Luis Cueto – Ph.D. student, University of Oklahoma

Pronouns: he/himLuis Cueto holding a large raptor

Race/ethnicity that you identify with:  Hispanic

Where were you born and where did you grow up?  I was born in a small town in the south of Peru called Cuajone. I grew up in Arequipa, which is a city near the Atacama Desert in the south of Peru. I was so interested in living in the jungle that I moved to the Peruvian Amazon when I got my biology bachelor’s degree. So we can say that I grew up between the desert and the tropical forest.

Education: 2nd year of Ph.D. program in Ecology and Evolutionary Biology

Dream Job:  An academic job in a university in the Amazon in my country.

Find him at: Twitter @luixuetox

How did you get interested in biology/ecology/conservation?  As a child, I used to love climbing trees to look for bird nests. I think I climbed all the trees in my town to look for nests and count the chicks. Looking for lizards and catching spiders was another of my favorite activities. When I finished school, I was already totally convinced that I was going to study biology.

Do you have one person who was influential in your choice to study biology/ecology?  I think I decided on my own, but there were many inspiring people along the way. I remember my animal physiology professor, he was a very eccentric person, and it was so much fun to attend his classes. He lent me scientific magazines and encouraged me to continue my biology studies at graduate school.

Do you feel that you see people like you in your future career?  Did that impact your choice?  I think that there are not so many Latin American Ph.D.s studying biodiversity, evolution, or conservation. The number is growing, and that is pretty hopeful.  Definitely that was one of the main reasons I decided to attend grad school—the shortage of people trained in key positions for education and conservation.

What kind of research have you been involved in? I was part of a project that sought to analyze the speciation history of Bay-backed Antpitta (Grallaria hypoleuca) in the Andes. I traveled from Peru to the Field Museum in Chicago and was in charge of this project’s experimental part, DNA extraction – sample sequencing. It was a great experience!

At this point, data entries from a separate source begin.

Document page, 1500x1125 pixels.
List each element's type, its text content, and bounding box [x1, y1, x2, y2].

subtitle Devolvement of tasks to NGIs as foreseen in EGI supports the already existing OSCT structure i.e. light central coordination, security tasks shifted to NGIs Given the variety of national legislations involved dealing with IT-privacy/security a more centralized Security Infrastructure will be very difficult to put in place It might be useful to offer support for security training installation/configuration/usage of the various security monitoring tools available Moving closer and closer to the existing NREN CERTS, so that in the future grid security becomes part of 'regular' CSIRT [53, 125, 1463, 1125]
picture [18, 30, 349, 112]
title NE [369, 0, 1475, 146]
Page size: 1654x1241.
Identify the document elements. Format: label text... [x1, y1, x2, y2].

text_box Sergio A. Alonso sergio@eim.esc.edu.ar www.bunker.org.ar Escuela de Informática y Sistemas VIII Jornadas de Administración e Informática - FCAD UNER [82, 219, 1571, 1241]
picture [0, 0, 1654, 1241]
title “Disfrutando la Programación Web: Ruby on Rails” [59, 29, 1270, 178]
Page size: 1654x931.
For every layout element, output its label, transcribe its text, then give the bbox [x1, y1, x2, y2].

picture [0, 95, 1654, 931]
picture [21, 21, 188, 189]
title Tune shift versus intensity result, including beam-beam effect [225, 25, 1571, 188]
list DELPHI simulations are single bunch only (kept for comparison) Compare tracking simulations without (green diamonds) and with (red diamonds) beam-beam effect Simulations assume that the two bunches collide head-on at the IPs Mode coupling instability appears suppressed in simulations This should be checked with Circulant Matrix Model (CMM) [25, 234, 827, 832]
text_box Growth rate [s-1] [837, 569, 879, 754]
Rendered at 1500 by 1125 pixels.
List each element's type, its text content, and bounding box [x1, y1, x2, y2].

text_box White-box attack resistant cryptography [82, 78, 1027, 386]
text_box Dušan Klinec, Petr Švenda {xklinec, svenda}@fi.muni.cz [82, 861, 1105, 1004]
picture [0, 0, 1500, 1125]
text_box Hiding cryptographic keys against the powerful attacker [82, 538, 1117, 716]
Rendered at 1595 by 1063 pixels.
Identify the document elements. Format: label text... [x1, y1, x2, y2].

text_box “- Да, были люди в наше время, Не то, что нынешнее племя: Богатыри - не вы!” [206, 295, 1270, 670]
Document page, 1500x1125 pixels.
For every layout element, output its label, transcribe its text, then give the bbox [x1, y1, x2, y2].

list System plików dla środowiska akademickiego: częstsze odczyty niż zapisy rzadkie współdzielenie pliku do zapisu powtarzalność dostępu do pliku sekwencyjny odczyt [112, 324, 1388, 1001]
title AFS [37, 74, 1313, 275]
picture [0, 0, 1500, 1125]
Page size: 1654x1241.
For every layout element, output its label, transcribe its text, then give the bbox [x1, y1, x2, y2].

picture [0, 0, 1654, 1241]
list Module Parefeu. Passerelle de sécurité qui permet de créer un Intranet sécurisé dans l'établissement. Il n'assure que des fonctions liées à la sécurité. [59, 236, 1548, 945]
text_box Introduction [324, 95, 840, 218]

Tell us about a memorable day in the field.  I remember that the motor of the boat suddenly stopped working. We were on the Las Piedras River, a medium-sized river in the Amazon that grows a lot in the rainy season and has perilous rapids. I decided to jump into the river with a rope to tie the boat to some branch on the shore before we entered the rapids. I had a big scare after two failed attempts, but the third was lucky.

What is your favorite organism?  My favorites are birds. I love their diversity, their colors, and how elusive and difficult to observe some can be.

What topic in biology/ecology fascinates you the most?  The interdependence between species. How intricate the food chain can get. Army ants foraging through the forest, birds that follow army ants for the prey that ants flush, and butterflies following the birds to feed on the bird’s excretions.

What has been the most challenging about becoming a field biologist?  In my case, the most challenging thing about being a field biologist was the long periods of time I spent away from my family.

What is on your biology/ecology “bucket list”?  The place is Alaska. I want to see puffins and whales. I want to explore a boreal forest and the Arctic tundra. For the research, a study related to thermoregulation in Boreal organisms.

What is your favorite natural area in Oklahoma to visit?  Wichita Mountains, the views are astonishing, the place is full of North American native wildlife, and was where I had my first encounter with much of that fauna.

Besides studying birds, what else do you love to do?  I really like music. I was part of three bands when I was in college, and I’m hoping to have a little more time to practice guitar.  I haven’t played for so long.